Copy every entry word for word, but skip the pictures.

[Multi-frame object listings]
··········

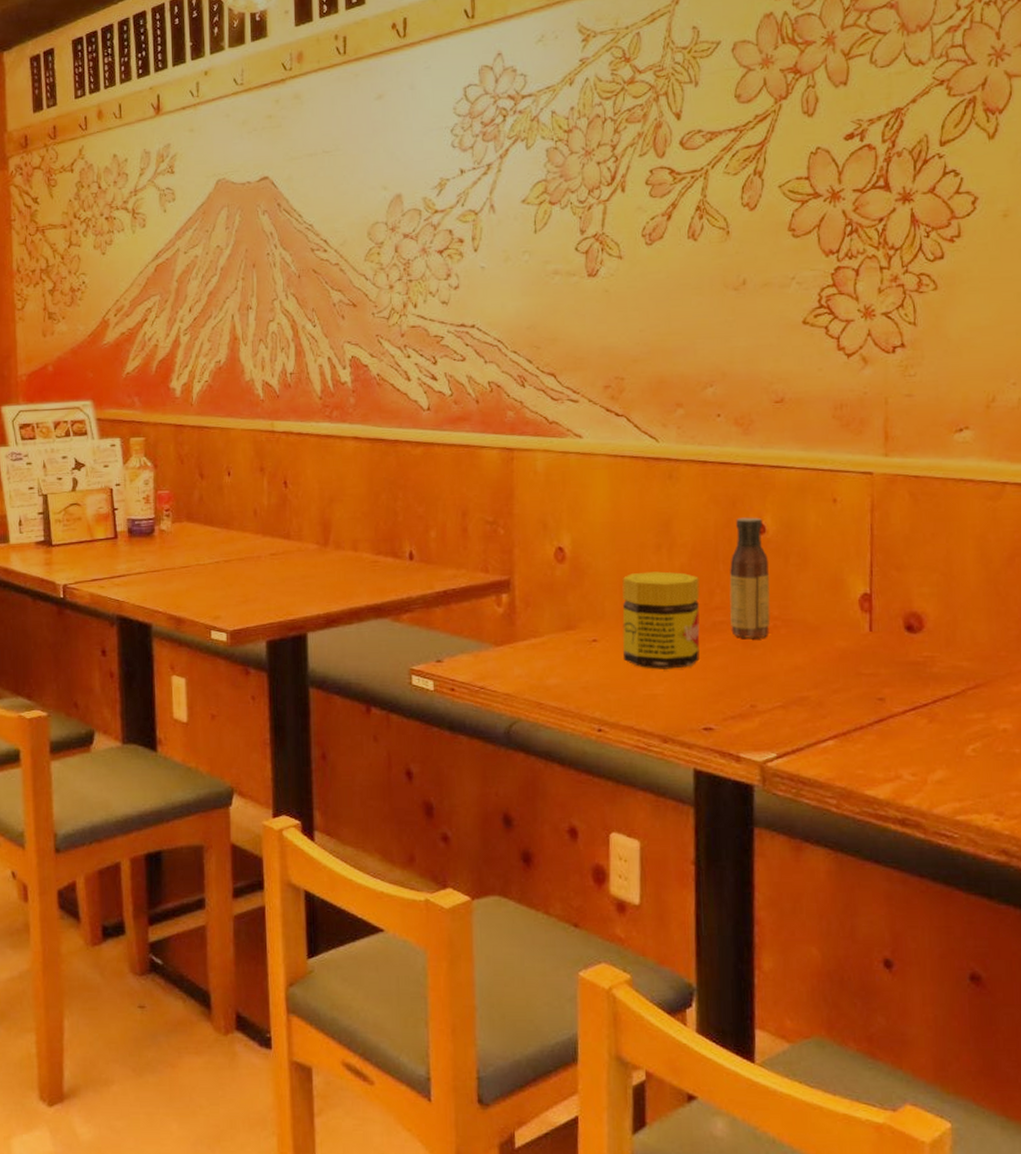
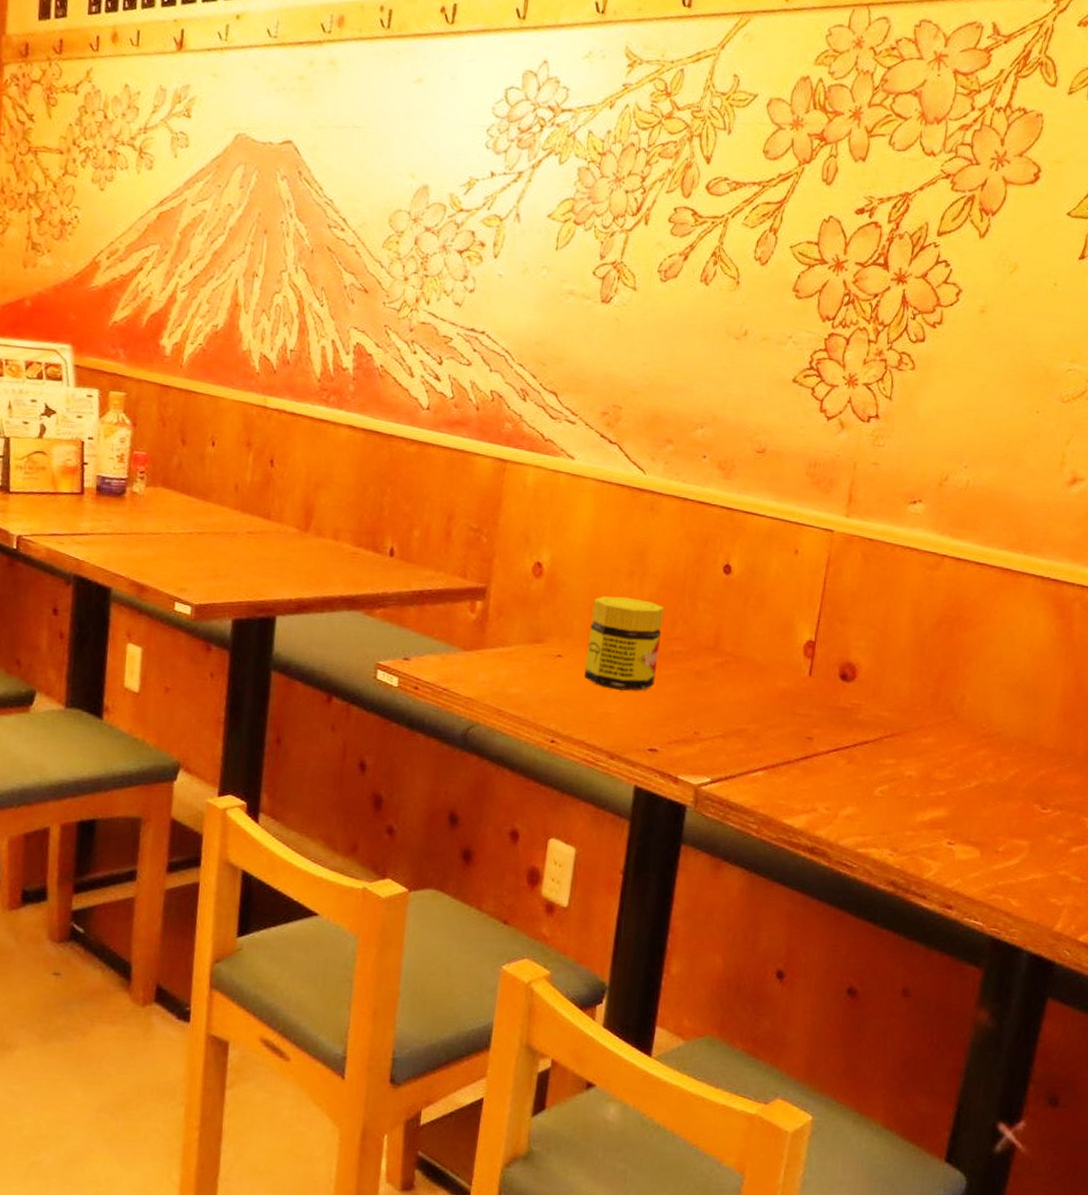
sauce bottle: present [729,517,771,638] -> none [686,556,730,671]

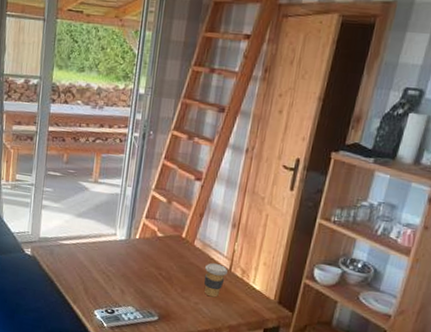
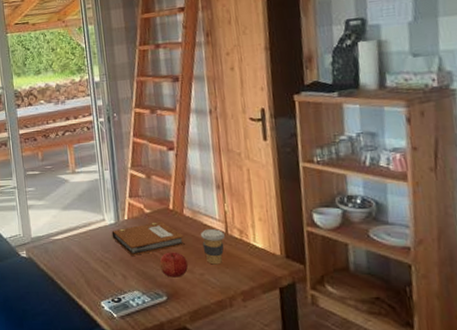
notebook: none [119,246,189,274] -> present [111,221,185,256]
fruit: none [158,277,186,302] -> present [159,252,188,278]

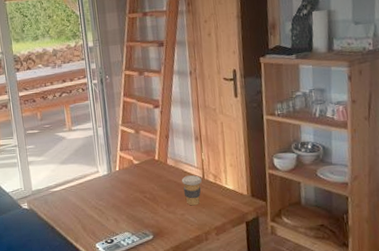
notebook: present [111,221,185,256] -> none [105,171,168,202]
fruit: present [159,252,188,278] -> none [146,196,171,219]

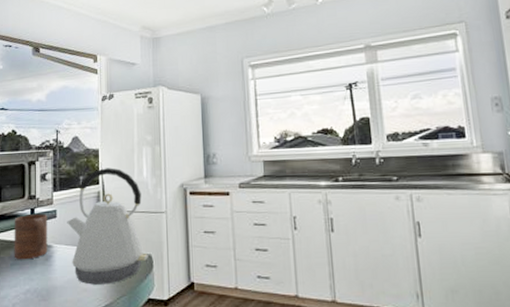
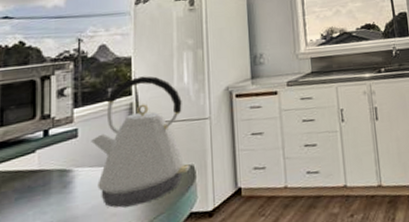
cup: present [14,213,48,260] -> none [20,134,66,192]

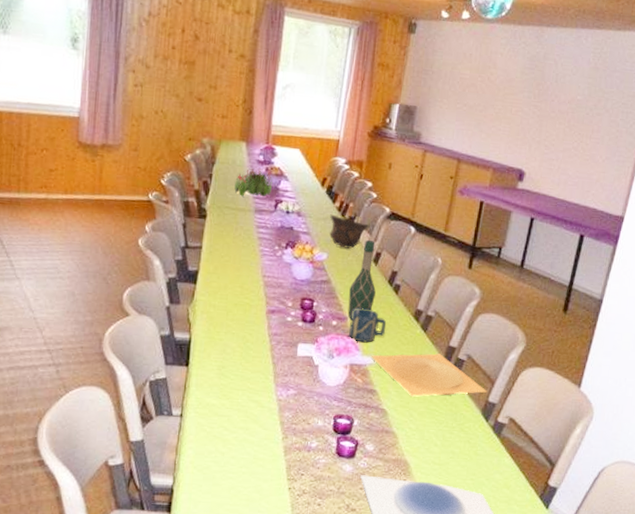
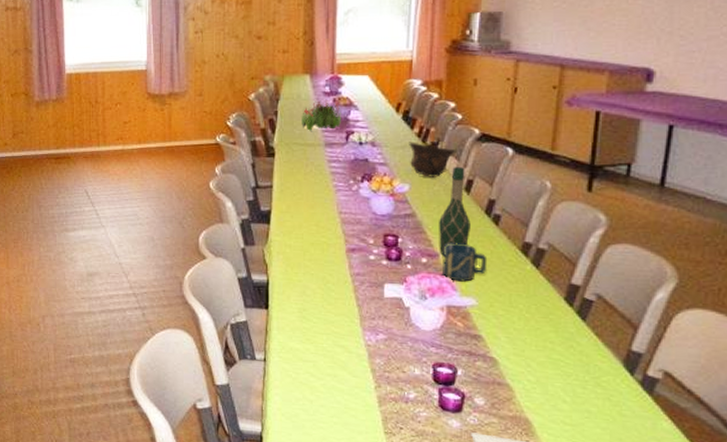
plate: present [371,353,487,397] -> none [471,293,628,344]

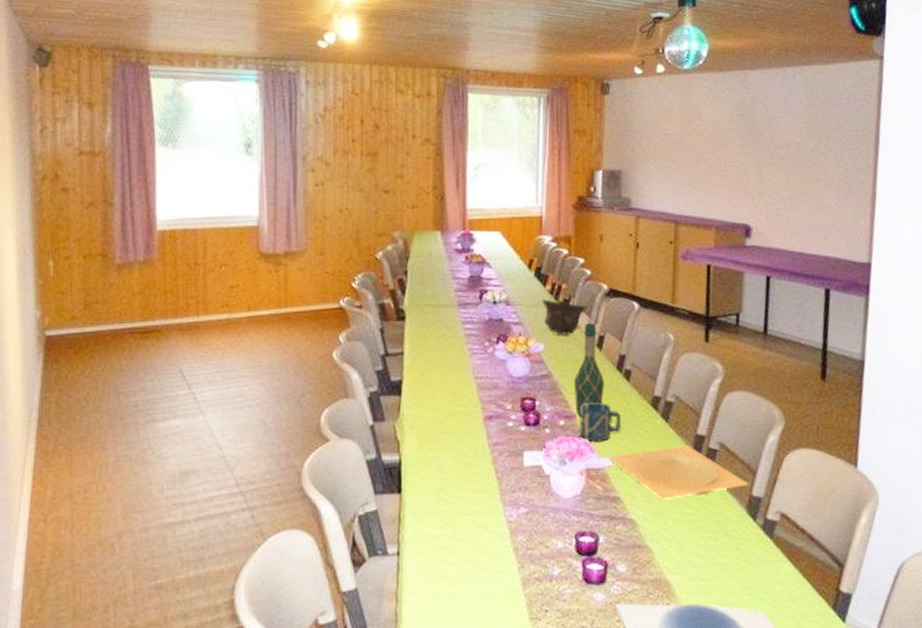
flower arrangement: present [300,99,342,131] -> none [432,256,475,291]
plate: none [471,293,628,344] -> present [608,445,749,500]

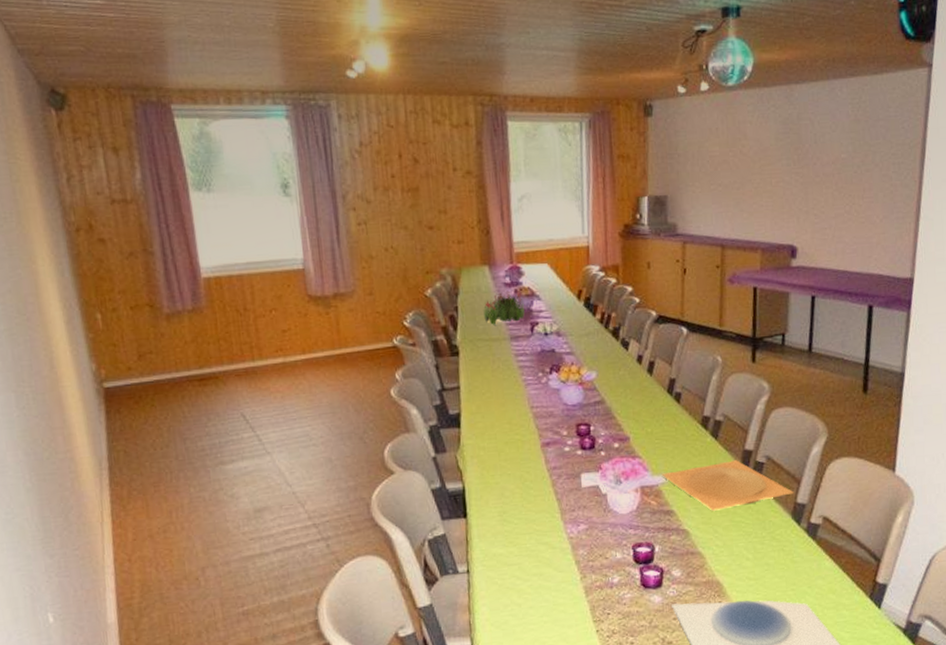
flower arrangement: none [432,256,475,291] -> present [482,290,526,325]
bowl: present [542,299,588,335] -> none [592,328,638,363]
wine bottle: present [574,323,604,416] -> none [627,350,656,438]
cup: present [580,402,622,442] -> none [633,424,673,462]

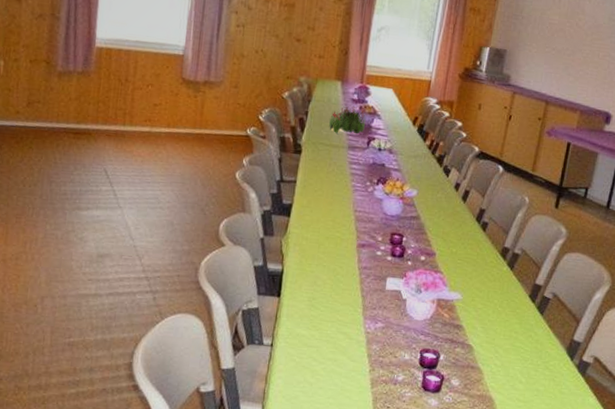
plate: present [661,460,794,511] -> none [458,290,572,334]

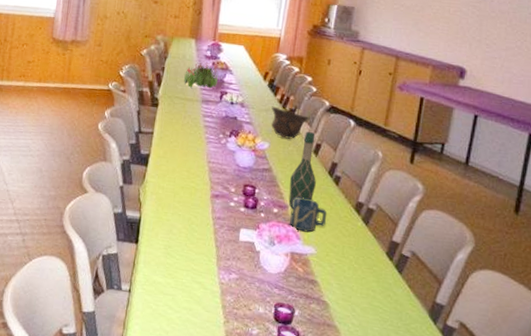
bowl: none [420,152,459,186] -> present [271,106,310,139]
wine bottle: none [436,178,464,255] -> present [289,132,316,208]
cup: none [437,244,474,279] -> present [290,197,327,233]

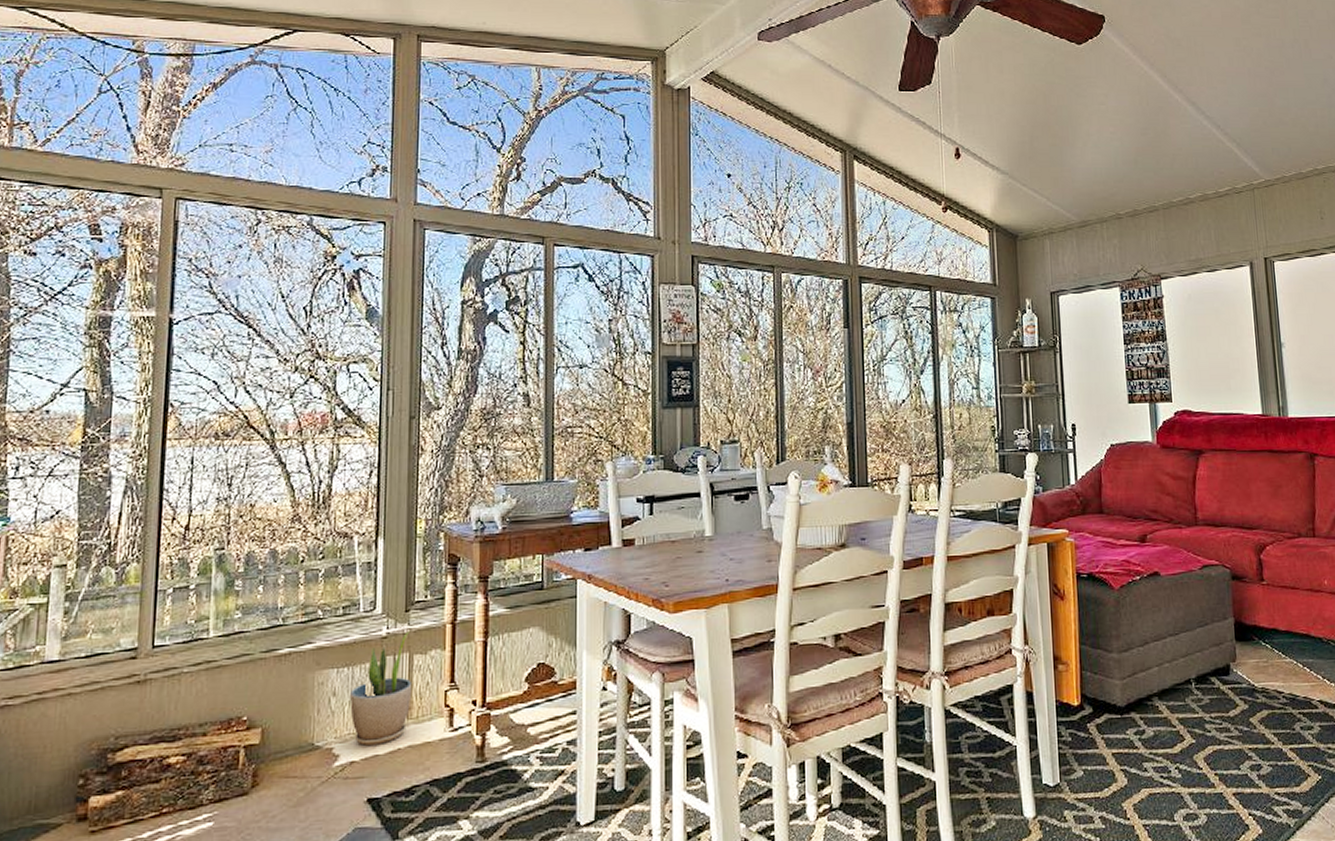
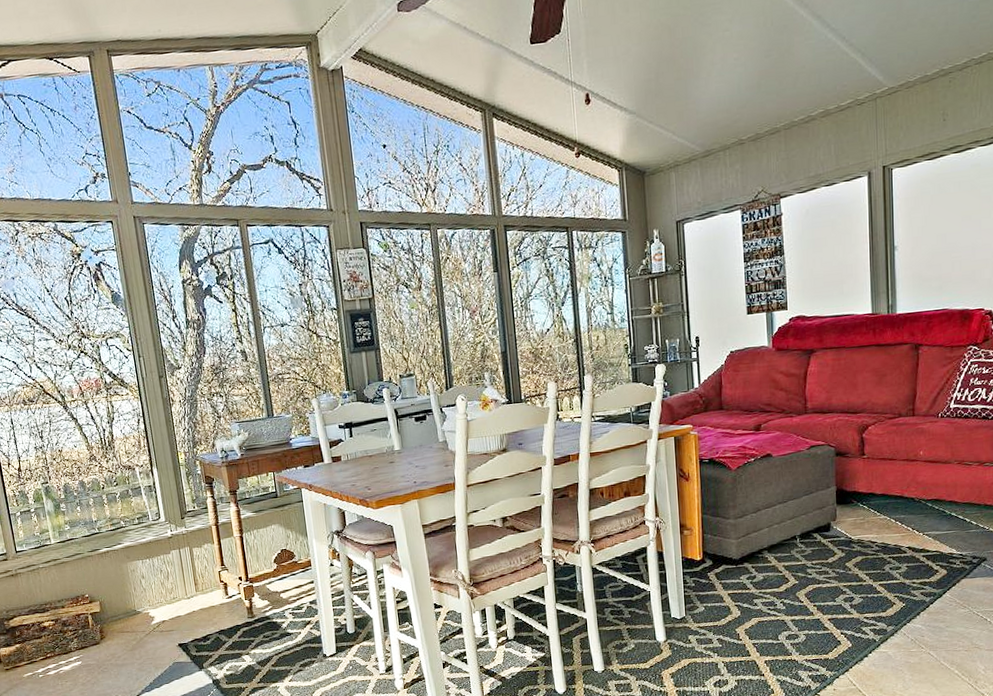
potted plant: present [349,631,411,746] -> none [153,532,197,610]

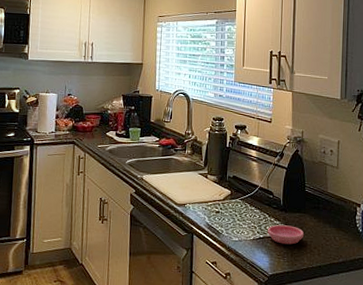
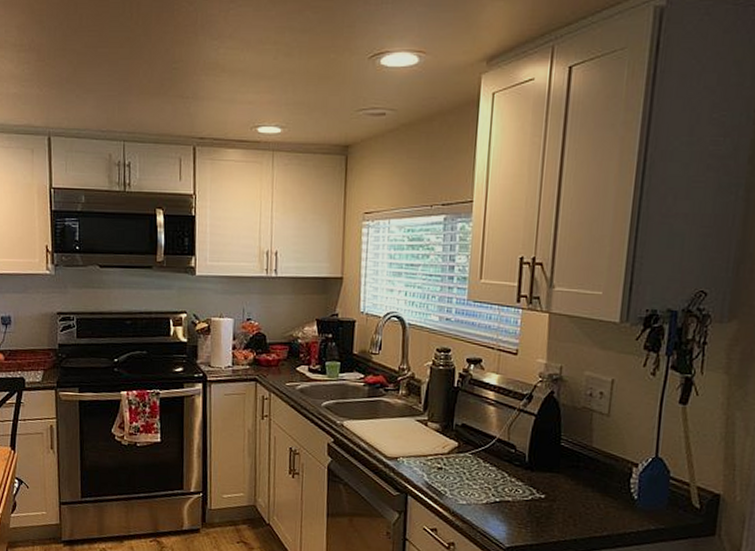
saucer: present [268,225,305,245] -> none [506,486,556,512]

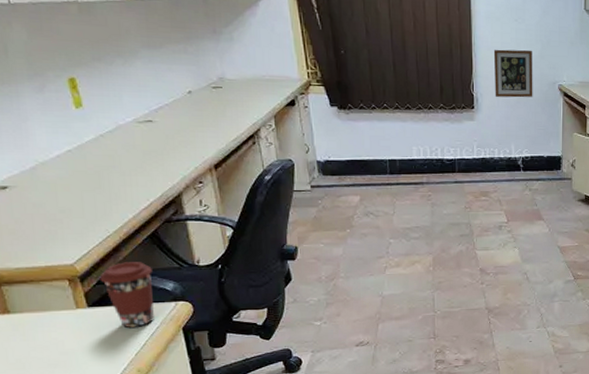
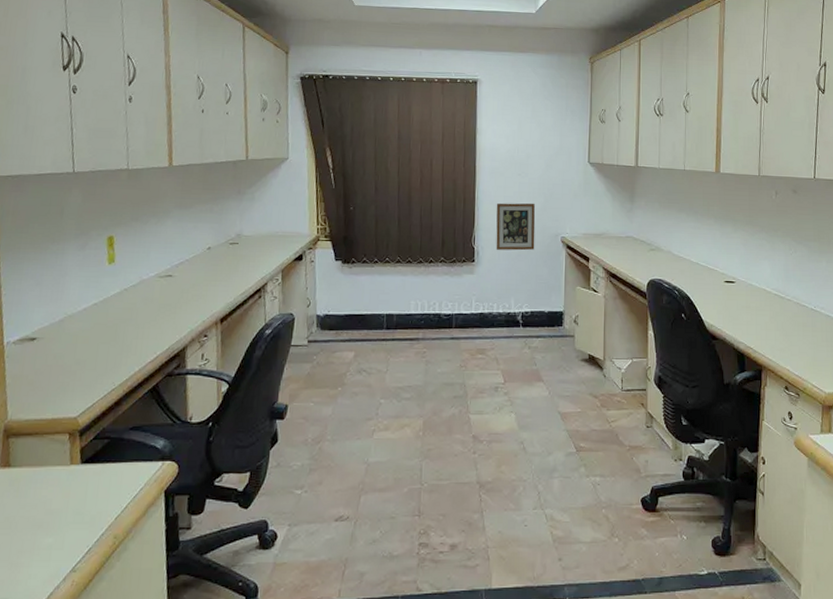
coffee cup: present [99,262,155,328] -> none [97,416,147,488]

··········

• ANSWER BELOW
sauce bottle: present [729,517,771,638] -> none [686,556,730,671]

notebook: none [119,246,189,274] -> present [111,221,185,256]
fruit: none [158,277,186,302] -> present [159,252,188,278]

notebook: present [111,221,185,256] -> none [105,171,168,202]
fruit: present [159,252,188,278] -> none [146,196,171,219]

cup: present [14,213,48,260] -> none [20,134,66,192]

plate: present [371,353,487,397] -> none [471,293,628,344]

flower arrangement: present [300,99,342,131] -> none [432,256,475,291]
plate: none [471,293,628,344] -> present [608,445,749,500]

flower arrangement: none [432,256,475,291] -> present [482,290,526,325]
bowl: present [542,299,588,335] -> none [592,328,638,363]
wine bottle: present [574,323,604,416] -> none [627,350,656,438]
cup: present [580,402,622,442] -> none [633,424,673,462]

plate: present [661,460,794,511] -> none [458,290,572,334]

bowl: none [420,152,459,186] -> present [271,106,310,139]
wine bottle: none [436,178,464,255] -> present [289,132,316,208]
cup: none [437,244,474,279] -> present [290,197,327,233]

potted plant: present [349,631,411,746] -> none [153,532,197,610]

saucer: present [268,225,305,245] -> none [506,486,556,512]

coffee cup: present [99,262,155,328] -> none [97,416,147,488]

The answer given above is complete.